To make the definitions cleaner, we will assume that our measures are absolutely continuous with respect to volume measure on \(M\). Thus we may formally define \[ T_\mu P_2(M)=cl(\{\nabla\varphi: \varphi \text{ convex}\}) \] with the closure taken in the \(L^2(M,\mu)\) topology. Given any \(h_1,h_2:M\rightarrow \mathbb{R}\) such that \(\int_Mh_jd\operatorname{Vol}(M)=0\), we can define their 2-Wasserstein inner product given by \[ \langle h_1,h_2\rangle_{W_2(M)} = \int_M \nabla \psi_1\cdot \nabla\psi_2 d\operatorname{Vol}(M) \] where \(\psi_j\) solve \[ \begin{cases} \operatorname{div}(\rho_j\nabla\psi_j)=-h_j & \text{ in } M \\ \frac{\partial \psi_j}{\partial \nu}=0 & \text{ on } \partial M \end{cases} \] with \(\mu_j=\rho_j d\operatorname{Vol}(M)\). In the next section we will see how this gives rise to the gradient operator on \(P_2(M)\). For more exposition on the definitions, we refer the reader to (Ambrosio, Brué, and Semola [2024]), (Ambrosio, Gigli, and Savaré [2008]), and (Figalli and Glaudo [2021]).

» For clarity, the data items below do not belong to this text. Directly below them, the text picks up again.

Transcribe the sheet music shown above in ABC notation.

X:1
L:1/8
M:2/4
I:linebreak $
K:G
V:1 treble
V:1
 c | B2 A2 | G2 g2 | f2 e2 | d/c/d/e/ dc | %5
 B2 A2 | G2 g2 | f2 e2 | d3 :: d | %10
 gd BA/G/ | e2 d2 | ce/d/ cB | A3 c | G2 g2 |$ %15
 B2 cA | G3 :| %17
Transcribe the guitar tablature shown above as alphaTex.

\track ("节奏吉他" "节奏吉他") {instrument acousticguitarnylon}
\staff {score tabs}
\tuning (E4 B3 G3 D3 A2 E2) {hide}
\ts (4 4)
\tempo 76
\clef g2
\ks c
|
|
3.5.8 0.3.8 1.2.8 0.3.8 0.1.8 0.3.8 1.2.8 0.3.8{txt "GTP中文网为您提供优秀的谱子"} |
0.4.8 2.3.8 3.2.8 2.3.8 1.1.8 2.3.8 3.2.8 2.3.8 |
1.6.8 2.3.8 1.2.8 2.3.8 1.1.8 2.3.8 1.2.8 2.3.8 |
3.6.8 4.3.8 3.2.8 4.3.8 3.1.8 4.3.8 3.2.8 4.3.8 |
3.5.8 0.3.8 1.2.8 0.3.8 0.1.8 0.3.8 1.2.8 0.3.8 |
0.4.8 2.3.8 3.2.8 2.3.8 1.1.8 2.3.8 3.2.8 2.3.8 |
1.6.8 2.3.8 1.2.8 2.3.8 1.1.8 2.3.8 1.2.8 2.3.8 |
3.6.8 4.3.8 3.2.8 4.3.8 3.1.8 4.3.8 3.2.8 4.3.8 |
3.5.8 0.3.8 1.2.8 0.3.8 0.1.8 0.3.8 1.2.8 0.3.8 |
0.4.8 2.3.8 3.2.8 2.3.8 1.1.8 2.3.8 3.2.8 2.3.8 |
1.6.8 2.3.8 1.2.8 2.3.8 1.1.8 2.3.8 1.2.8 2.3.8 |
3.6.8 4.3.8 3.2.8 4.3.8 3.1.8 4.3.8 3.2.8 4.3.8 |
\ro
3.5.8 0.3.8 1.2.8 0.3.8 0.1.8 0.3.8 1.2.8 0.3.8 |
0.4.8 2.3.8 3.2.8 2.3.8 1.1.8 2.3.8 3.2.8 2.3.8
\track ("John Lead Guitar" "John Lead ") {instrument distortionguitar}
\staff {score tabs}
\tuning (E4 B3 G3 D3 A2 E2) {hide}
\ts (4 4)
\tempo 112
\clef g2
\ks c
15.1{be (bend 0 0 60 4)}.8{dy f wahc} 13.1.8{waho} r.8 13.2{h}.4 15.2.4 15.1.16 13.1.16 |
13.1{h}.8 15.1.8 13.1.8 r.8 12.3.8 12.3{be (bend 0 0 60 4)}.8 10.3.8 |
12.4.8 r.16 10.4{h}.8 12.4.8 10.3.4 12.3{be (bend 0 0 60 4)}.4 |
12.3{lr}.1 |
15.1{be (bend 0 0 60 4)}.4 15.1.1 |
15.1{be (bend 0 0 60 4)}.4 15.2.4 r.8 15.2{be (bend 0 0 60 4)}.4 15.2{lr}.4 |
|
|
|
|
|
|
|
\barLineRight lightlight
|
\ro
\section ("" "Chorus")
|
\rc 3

The gradient operator on 2-Wasserstein Space
Suppose that \(\mathcal{F}:P_2(M)\rightarrow \mathbb{R}\) is a functional on the 2-Wasserstein space over \(M\). We define its gradient to be the unique function \(\operatorname{grad}_{W_2(M)} \mathcal{F}[\rho]\) such that \[ \left\langle \operatorname{grad}_{W_2(M)} \mathcal{F}[\rho_0], \frac{\partial \rho}{\partial\varepsilon}\Big|_{\varepsilon=0} \right\rangle_{\rho_0} = \frac{d}{d\varepsilon}\Big|_{\varepsilon=0}\mathcal{F}[\rho_{\varepsilon}] \] for any sufficiently nice (e.g. absolutely continuous) curve \(\rho_t:(-\varepsilon,\varepsilon)\rightarrow P_2(M)\).
Computations of 2-Wasserstein Gradients
For these examples, let’s specialize to the case where our manifold is \(\Omega\subseteq \mathbb{R}^d\) with the usual Riemannian metric.
- In the case where we choose the Boltzman entropy, \(\mathcal{F}[\rho]=\int_\Omega\rho\log\rho dx\) where \(\rho\) is the absolute value of some measure, then \(\operatorname{grad}_{W_2(M)} \mathcal{F}[\rho]=-\Delta\rho\). Thus we can interpret a solution to the heat equation as 2-Wasserstein gradient flow with respect to the Boltzmann entropy.
- If \(\mathcal{F}[\rho]=\int_\Omega\frac{\rho^m}{m-1} dx\) then \(\operatorname{grad}_{W_2(M)} \mathcal{F}[\rho]=-\Delta(\rho^m)\). Thus a solution to the porous media equation (when \(m>1\)) is the 2-Wasserstein gradient flow with respect to the functional \(\mathcal{F}\).
Further Reading
Some of this framework has been formalized and extended, specifically where we consider the subset of \(P_2(M)\) of measures absolutely continuous with respect to the volume measure. In this setting Lott (Lott 2008) defined an analog of connection and Poisson structures on \(P_2(M)\).